→ Directions for this task
In the blog post below about writing a difficult story, set down word for word the passage starting with "I had it all" and going on through "of length entailed.".

→ Text
========

Sunday, July 6, 2014

Some Easier than Others

Now Playing: FLAWED LEGACY by Michael Salvatori and Martin O'Donnell

One way I know a story has a lot of potential is when it comes really hard for me.

I think Stephen King said that writing is best when it's a kind of inspired play. Well, the story I wrote for June (mostly that is--I just finished it tonight and we're a week into July . . . ) was all play until the time came to sit down and write it.

I had it all thought out: girl in trouble, girl figures way out of trouble, girl realizes her plan wasn't so foolproof after all and must deal with the consequences. I wanted it to be a longer tale, because I plan on subbing it to the Writers of the Future Contest, and in my experience the winners are longer stories. But I didn't expect the challenge this kind of length entailed.

========

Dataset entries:
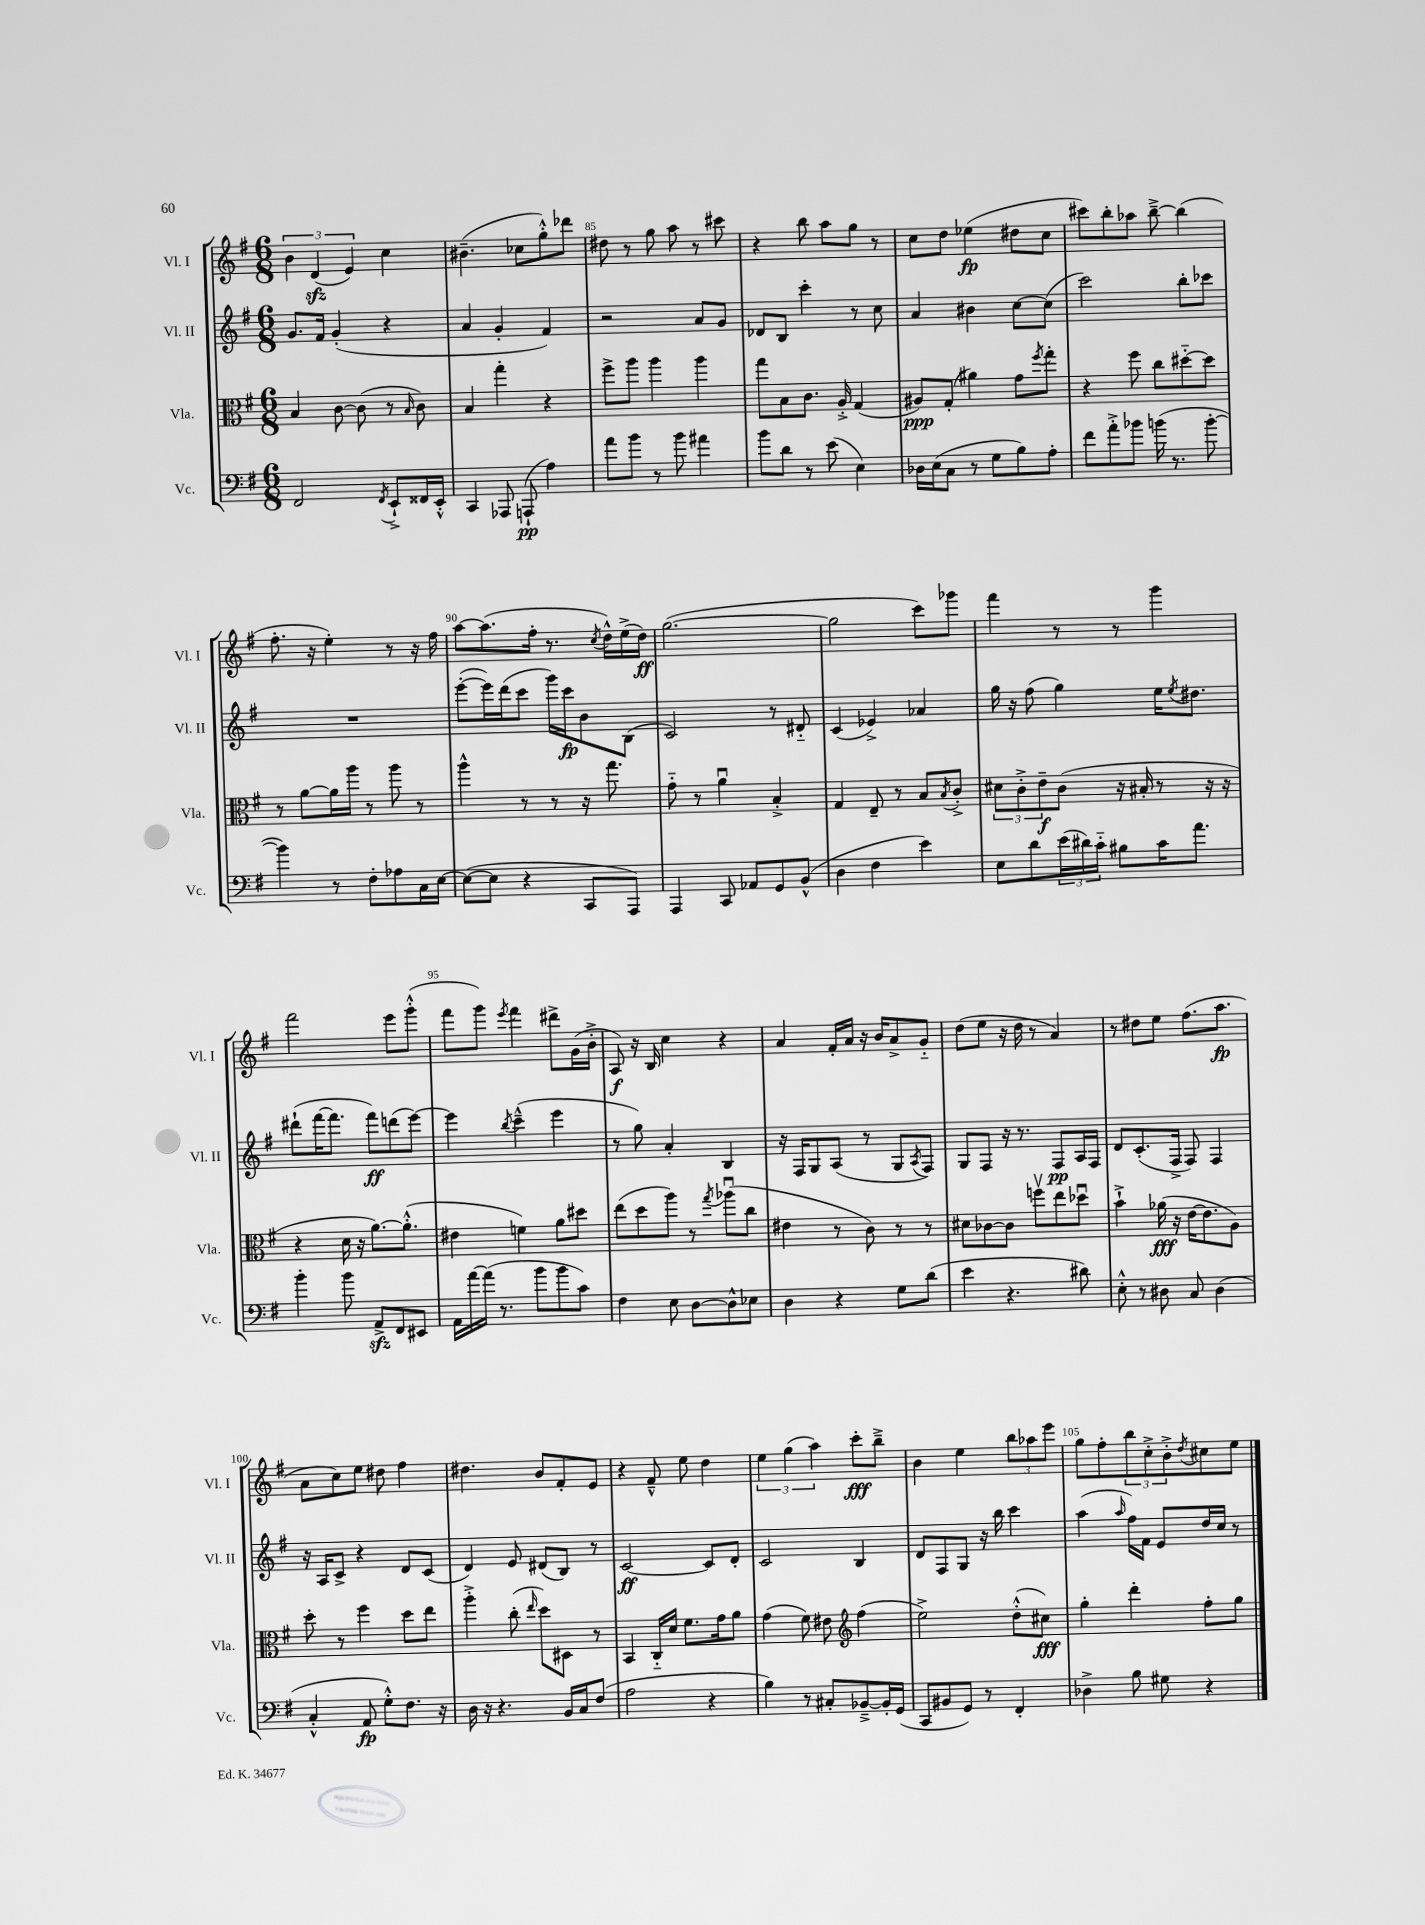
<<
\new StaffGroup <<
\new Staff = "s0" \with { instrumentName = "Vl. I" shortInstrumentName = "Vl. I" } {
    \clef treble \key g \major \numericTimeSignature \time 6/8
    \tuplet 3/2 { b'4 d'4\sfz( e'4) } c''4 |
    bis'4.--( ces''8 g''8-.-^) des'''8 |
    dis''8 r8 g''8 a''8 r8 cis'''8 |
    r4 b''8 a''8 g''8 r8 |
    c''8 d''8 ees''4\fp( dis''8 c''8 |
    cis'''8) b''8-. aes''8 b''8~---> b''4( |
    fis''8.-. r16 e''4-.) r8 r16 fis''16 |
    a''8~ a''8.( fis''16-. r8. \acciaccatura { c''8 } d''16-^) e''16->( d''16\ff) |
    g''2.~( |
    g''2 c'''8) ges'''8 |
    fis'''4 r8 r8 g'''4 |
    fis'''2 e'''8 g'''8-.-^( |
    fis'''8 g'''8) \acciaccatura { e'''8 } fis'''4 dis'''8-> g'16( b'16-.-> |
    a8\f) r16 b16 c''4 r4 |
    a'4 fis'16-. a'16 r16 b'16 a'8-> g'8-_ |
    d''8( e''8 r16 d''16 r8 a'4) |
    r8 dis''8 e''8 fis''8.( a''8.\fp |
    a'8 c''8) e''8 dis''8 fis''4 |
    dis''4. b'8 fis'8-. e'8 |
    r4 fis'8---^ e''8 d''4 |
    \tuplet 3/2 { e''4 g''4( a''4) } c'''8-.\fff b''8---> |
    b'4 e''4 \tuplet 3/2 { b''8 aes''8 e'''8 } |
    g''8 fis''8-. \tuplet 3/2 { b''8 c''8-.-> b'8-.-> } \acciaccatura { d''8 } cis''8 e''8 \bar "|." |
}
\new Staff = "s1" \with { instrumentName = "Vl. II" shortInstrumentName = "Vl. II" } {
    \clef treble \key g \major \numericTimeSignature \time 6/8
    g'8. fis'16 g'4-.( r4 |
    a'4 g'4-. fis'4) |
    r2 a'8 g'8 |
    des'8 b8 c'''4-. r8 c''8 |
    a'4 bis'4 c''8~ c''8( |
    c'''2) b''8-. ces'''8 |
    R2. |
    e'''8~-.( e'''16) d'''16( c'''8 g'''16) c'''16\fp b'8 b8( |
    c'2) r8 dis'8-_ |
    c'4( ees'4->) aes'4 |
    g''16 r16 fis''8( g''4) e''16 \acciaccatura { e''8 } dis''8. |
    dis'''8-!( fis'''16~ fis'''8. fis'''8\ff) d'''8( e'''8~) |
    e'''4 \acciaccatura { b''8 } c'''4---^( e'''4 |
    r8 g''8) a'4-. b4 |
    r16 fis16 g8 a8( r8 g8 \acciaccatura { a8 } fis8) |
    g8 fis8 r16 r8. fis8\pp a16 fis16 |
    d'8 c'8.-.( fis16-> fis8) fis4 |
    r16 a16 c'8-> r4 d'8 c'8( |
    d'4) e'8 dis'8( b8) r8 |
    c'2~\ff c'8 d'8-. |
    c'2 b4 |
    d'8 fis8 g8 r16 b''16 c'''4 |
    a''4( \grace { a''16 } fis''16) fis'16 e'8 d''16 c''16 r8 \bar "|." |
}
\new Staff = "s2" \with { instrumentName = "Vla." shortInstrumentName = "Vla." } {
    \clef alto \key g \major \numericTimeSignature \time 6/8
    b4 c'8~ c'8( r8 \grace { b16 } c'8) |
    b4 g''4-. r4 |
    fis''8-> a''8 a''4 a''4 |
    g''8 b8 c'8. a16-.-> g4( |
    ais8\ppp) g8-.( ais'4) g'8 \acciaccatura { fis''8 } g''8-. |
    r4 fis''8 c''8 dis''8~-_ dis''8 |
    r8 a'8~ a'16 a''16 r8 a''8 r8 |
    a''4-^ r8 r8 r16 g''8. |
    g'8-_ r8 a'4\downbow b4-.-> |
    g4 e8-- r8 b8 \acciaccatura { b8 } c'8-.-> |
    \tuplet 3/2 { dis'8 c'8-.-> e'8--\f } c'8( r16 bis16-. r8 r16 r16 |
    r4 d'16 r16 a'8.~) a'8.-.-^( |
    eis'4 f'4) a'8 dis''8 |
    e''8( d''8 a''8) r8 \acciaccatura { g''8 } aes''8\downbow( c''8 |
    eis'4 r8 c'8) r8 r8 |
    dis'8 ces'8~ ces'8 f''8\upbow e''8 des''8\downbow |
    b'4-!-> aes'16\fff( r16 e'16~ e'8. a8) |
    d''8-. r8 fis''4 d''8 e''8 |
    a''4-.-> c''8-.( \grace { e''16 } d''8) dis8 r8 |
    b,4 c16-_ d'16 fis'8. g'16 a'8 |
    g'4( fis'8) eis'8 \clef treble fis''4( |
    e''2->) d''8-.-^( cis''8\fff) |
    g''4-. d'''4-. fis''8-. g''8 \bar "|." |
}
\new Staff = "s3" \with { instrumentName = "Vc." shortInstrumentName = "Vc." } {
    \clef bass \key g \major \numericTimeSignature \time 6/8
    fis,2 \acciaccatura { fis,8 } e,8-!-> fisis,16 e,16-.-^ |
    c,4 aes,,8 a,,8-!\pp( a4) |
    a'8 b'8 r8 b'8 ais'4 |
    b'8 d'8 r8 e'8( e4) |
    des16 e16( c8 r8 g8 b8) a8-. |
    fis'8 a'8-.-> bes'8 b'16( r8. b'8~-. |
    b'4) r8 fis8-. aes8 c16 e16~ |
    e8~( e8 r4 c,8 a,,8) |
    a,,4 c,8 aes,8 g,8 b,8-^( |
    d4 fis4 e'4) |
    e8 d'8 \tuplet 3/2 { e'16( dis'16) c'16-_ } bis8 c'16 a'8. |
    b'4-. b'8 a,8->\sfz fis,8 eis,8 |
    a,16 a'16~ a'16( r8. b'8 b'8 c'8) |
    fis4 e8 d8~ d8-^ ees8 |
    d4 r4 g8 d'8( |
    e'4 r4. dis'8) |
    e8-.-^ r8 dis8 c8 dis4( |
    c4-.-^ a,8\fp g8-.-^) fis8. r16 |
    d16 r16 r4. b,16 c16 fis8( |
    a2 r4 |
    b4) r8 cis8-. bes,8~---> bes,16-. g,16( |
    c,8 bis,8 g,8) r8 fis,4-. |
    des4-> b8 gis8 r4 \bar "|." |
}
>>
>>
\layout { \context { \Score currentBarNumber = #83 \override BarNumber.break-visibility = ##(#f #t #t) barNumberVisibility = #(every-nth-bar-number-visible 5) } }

========

→ Exercise answer
I had it all thought out: girl in trouble, girl figures way out of trouble, girl realizes her plan wasn't so foolproof after all and must deal with the consequences. I wanted it to be a longer tale, because I plan on subbing it to the Writers of the Future Contest, and in my experience the winners are longer stories. But I didn't expect the challenge this kind of length entailed.